I tried to make Undercurrents, and the six books that precede it, the good kind. Hope you enjoy them.
—Robert Buettner
Acknowledgments
Thanks, first, to my publisher, Toni Weisskopf, for the opportunity and encouragement to create Overkill, as well as for insights and ideas that helped make it better. Thanks also to editors Jim Minz and Danielle Turner, for wisdom, to my copy editor, Paul Witcover, for perfection, and to Kurt Miller for dazzling cover art. Thanks also to Laura Haywood-Cory and to everyone at Baen Books for remarkable support and enthusiasm.
Thanks, as ever, to my superb agent, Winifred Golden.

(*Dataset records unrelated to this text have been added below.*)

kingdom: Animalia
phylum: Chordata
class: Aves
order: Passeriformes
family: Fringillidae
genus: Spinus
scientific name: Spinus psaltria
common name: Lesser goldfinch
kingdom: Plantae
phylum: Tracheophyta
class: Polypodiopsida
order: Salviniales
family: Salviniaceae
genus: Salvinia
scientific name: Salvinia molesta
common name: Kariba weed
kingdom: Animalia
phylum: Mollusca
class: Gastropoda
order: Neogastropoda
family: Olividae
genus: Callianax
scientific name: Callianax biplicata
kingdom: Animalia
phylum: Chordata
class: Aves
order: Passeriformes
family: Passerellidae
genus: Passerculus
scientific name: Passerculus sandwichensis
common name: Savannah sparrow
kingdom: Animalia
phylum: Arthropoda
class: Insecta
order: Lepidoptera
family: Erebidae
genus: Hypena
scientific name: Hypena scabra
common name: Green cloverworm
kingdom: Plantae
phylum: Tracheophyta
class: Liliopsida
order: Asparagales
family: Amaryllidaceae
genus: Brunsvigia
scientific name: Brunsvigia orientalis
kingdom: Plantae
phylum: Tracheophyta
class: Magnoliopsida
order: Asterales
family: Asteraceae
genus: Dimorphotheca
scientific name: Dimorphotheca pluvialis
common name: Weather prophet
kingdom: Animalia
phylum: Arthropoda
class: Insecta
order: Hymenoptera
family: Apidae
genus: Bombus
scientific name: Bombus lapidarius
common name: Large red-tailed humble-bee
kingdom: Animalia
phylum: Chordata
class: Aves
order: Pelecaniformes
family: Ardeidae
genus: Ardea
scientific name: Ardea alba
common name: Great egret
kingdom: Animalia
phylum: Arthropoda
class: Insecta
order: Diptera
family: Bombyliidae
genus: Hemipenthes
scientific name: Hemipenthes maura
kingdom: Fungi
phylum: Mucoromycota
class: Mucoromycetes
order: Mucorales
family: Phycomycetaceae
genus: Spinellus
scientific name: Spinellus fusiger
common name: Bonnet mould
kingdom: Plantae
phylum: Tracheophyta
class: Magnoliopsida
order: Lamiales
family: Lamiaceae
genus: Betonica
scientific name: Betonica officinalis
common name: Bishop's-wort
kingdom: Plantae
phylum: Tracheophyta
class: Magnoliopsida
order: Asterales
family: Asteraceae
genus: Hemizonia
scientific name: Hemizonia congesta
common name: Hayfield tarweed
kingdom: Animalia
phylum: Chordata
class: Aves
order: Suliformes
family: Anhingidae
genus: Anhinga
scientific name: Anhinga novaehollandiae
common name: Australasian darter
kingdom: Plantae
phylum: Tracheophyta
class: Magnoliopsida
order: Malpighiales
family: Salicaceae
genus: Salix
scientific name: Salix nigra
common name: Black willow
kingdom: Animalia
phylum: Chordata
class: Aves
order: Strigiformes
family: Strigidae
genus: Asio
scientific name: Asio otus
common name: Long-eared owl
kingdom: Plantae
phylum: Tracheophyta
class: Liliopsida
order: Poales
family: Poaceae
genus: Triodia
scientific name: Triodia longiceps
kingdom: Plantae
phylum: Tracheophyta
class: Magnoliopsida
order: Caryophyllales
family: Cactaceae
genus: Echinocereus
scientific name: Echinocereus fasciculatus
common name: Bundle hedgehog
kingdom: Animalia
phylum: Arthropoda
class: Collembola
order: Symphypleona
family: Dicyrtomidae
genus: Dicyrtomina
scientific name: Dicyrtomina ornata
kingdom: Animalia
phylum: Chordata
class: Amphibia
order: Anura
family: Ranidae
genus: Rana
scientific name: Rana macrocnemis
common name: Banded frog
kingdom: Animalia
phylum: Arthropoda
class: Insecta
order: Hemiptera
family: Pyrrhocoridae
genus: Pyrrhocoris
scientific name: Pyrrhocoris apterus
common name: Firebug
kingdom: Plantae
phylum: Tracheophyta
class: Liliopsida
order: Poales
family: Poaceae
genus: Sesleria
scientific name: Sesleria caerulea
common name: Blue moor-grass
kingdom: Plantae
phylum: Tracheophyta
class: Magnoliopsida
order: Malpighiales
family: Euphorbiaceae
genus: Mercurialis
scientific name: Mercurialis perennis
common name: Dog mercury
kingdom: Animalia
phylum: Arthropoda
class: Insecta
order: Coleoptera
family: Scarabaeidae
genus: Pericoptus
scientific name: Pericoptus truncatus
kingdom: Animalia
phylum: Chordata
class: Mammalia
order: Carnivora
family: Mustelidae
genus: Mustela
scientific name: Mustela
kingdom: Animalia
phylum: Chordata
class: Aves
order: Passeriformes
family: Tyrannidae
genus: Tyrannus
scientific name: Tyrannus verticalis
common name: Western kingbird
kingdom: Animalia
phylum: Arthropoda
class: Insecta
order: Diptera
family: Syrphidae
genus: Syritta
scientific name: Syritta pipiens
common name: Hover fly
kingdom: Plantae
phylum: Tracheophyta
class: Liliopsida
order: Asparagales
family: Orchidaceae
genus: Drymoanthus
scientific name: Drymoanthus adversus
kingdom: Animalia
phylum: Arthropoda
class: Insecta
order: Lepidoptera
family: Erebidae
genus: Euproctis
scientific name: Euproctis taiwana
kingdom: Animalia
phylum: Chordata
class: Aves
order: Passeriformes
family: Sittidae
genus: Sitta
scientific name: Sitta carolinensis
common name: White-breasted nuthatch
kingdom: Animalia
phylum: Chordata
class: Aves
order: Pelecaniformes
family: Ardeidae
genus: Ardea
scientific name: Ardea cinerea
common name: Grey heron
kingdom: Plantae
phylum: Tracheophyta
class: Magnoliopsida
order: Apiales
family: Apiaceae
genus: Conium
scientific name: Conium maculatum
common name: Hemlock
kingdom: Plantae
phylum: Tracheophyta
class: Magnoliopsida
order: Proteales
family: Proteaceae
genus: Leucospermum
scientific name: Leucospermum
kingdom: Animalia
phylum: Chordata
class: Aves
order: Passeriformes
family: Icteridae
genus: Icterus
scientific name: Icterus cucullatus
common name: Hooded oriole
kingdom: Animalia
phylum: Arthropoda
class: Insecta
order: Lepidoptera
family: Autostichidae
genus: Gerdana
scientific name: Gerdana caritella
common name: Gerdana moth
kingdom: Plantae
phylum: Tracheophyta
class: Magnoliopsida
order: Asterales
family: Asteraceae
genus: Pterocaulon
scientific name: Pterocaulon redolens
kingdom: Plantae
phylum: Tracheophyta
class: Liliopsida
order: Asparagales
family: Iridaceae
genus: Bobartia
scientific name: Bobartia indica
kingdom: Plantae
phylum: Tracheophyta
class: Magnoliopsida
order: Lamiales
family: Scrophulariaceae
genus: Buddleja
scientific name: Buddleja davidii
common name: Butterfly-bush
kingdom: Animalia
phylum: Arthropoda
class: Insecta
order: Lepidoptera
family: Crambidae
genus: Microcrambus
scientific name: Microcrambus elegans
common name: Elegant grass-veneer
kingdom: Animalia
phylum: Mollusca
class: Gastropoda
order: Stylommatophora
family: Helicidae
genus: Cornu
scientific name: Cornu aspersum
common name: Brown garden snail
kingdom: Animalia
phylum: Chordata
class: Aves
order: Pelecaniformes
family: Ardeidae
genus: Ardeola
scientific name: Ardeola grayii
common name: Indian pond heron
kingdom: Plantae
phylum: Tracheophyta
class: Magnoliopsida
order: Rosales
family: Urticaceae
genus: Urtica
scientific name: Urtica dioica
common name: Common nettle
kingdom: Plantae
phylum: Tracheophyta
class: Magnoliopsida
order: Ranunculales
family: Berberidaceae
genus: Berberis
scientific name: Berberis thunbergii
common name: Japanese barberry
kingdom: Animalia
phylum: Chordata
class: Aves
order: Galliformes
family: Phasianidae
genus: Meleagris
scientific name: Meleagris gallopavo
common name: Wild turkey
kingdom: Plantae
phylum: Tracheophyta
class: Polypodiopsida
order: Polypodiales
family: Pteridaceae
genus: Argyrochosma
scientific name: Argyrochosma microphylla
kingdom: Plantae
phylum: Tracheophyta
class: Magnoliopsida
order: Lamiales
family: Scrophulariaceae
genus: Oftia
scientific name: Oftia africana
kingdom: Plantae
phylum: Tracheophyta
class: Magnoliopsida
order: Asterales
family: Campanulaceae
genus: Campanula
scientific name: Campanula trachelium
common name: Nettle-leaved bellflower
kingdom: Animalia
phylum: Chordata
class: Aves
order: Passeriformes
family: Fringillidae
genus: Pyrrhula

Finally and forever, thanks to Mary Beth for everything that matters.
About the Author
Robert Buettner’s first novel, Orphanage, nominated for the Quill Award as best Science Fiction, Fantasy and Horror novel of 2004, was compared favorably to Robert Heinlein’s Starship Troopers by the Washington Post, Denver Post, Sci-Fi Channel’s Science Fiction Weekly, and others. Now in its ninth English-language printing, Orphanage, and other books in his Jason Wander series, have been republished by Science Fiction Book Club and released by various publishers in Chinese, Czech, French, Russian, and Spanish. Orphan’s Triumph, the fifth and final book in the Jason Wander series, was named one of Fandomania’s best fifteen science fiction, fantasy, and horror books of 2009—one of only two science fiction books to make the list.
In March, 2011, Baen Books released Overkill, Robert’s sixth novel, and first in his Orphan’s Legacy series, to which the Jason Wander books are prequels. Undercurrents is the second Orphan’s Legacy book.